Cephalosporin-resistant Gonorrhea: It's Just a Matter of Time
By Stan Deresinski, MD, FISDA
Synopsis: Cephalosporin "MIC creep" in Neisseria gonorrhoeae is occurring in the United States, with full-fledged resistance to follow.
Sources: Centers for Disease Control and Prevention (CDC). Cephalosporin susceptibility among Neisseria gonorrhoeae isolates — United States, 2000 — 2010. MMWR Morb Mortal Wkly Rep 2011;60:873-877.
By 2007, the prevalence of fluoroquinolone resistance among N. gonorrhoeae had become so widespread in the United States that the CDC recommended against use of drugs of that class in the treatment of gonorrhea. When the CDC updated its guidelines for the treatment of sexually transmitted diseases in 2010, they noted that, at that time, the only class of antibiotics acceptable for empiric treatment of gonorrhea were cephalosporins. However, they also noted that approximately 50 cases of failure of oral cephalosporins (cefixime is recommended for oral therapy in the United States) had been reported worldwide, with most having occurred in Asia. One possible case of failure of cefixime therapy in Hawaii had, however, been reported. While cephalosporins still generally remain effective for treatment of gonorrhea in the United States, CDC has now documented "MIC creep" of N. gonorrhoeae, a harbinger of worse to come.
An average of almost 6,000 isolates from male urethras recovered at U.S. sentinel sites were tested against each year from 2000-2010 and the proportion of isolates with cefixime MIC ≥ 0.25 µg/mL and ceftriaxone with MIC ≥ 0.125 µg/mL was examined. Reduced susceptibility to these antibiotics is defined by CLSI as an MIC > 0.5 µg/mL; there are no defined breakpoints for resistance defined for N. gonorrhoeae.
The percentage of isolates with cefixime MIC ≥ 0.25 µg/mL increased from 0.2% to 1.4% during 2000-2010 (P < 0.001), while those with ceftriaxone MIC ≥ 0.125 µg/mL increased from 0.1% to 0.3% during 2000-2010 (P = 0.047). In the Western region of the United States, the proportion of isolates with cefixime MIC ≥ 0.25 µg/mL increased from 0% to 3.3% (P < 0.001), and the percentage of isolates with ceftriaxone MICs ≥ 0.125 µg/mL increased from 0% to 0.5% (P < 0.001). This reduced susceptibility was most marked in Honolulu, with cefixime MICs ≥ 0.25 µg/mL, increasing from 0% in 2000 to 7.7% of isolates in 2010 (P < 0.001). In California, the comparable results were 0% in 2000 and 4.5% in 2010 (P < 0.001). An increase in ceftriaxone MICs also was observed in California (0% in 2000 and 0.6% in 2010; P = 0.001). Overall in the United States, reduced susceptibility was more marked among men who have sex with men (MSM) than in others (see Figure 1). Although azithromycin resistance has been previously reported, isolates in this study remained susceptible to this azalide.

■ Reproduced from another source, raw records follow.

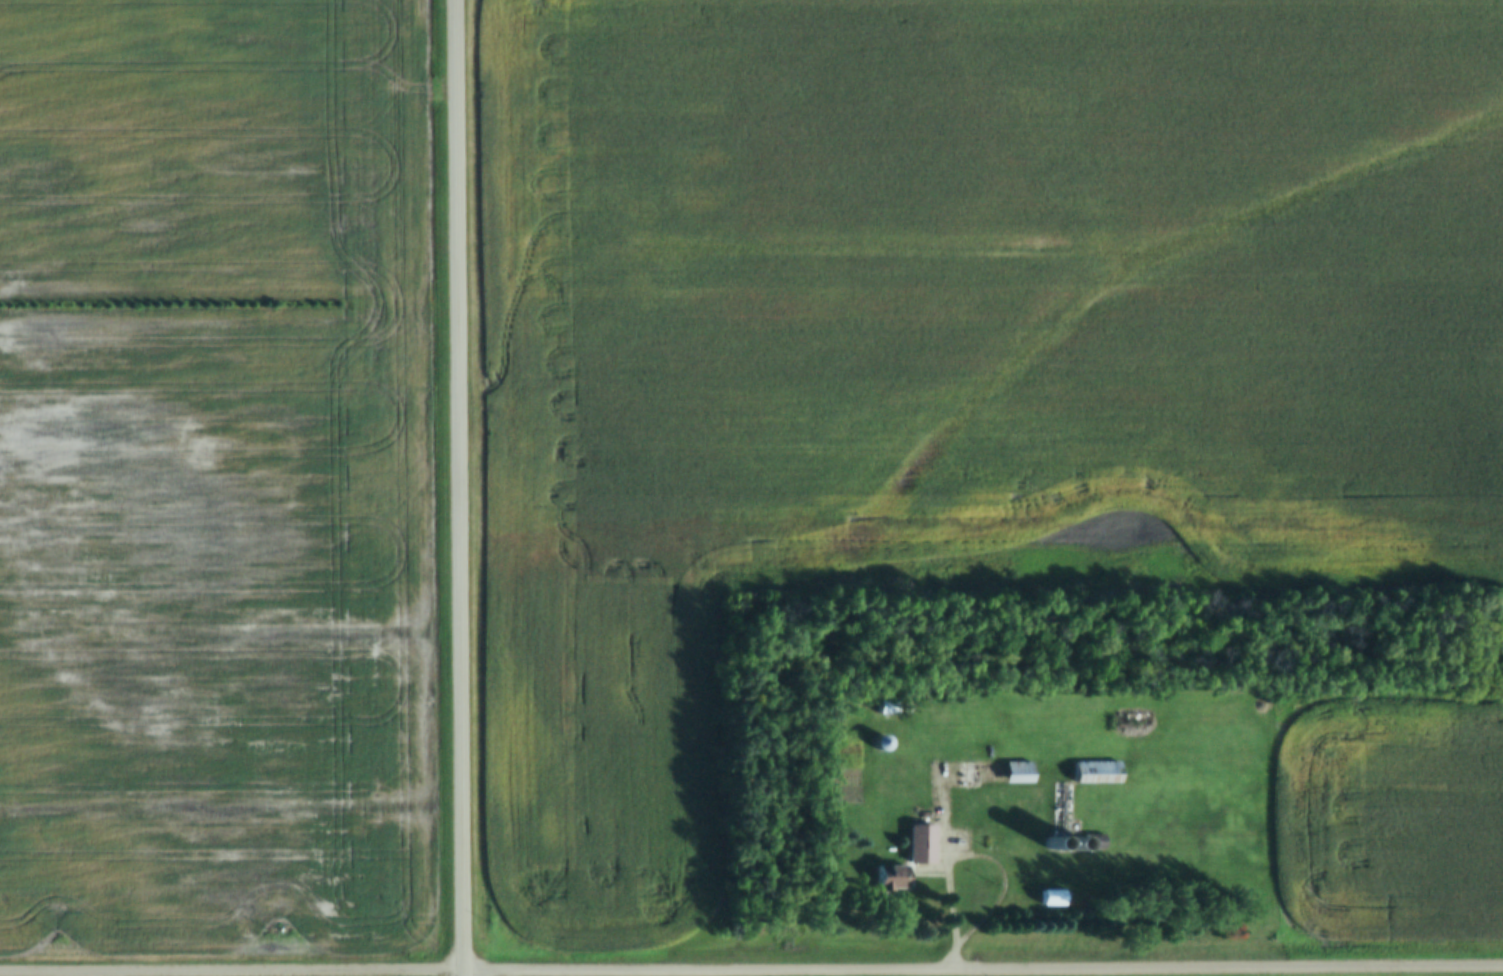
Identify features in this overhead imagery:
crop: (213, 479)
road: (464, 488)
building: (880, 745)
building: (993, 773)
building: (1062, 808)
building: (893, 814)
building: (920, 845)
road: (984, 859)
building: (890, 878)
building: (1051, 898)
road: (985, 969)
road: (234, 971)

The pattern of reduced susceptibility to cephalosporins noted by CDC is eerily reminiscent of the pattern observed with fluoroquinolones before full resistance emerged in N. gonorrhoeae. Thus, these data are almost certainly a harbinger of continuing evolutionary change in this organism in the face of b-lactam exposure that will eventually lead to a high prevalence of full-fledged resistance to cephalosporins. The emergence of reduced susceptibility to cefixime surely predicts that ceftriaxone will follow. This is problematic, since agents from this class are currently critical to effective therapy of gonorrhea and no other effective antibiotic treatment options that have been well-studied are currently available.

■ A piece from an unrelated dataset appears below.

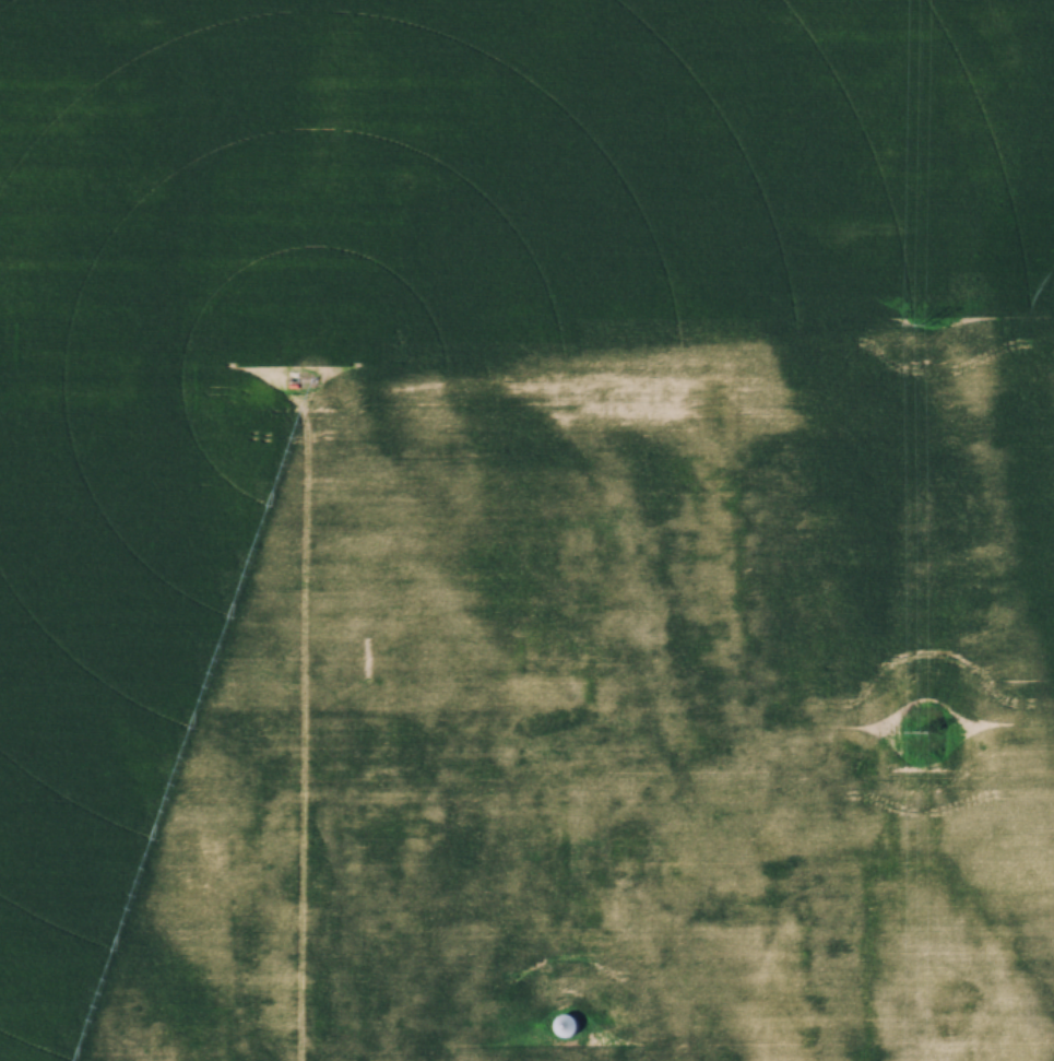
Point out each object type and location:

CDC now recommends treating uncomplicated gonorrhea with ceftriaxone 250 mg intra-muscularly and azithromycin 1 g by mouth. Patients should undergo test-of-cure and cultures, rather than just nucleic acid amplification tests, obtained from those with possible treatment failure so that antibiotic susceptibility can be determined. Patients with cefixime treatment failure should be re-treated with 250 mg ceftriaxone intramuscularly and 2 g azithromycin orally.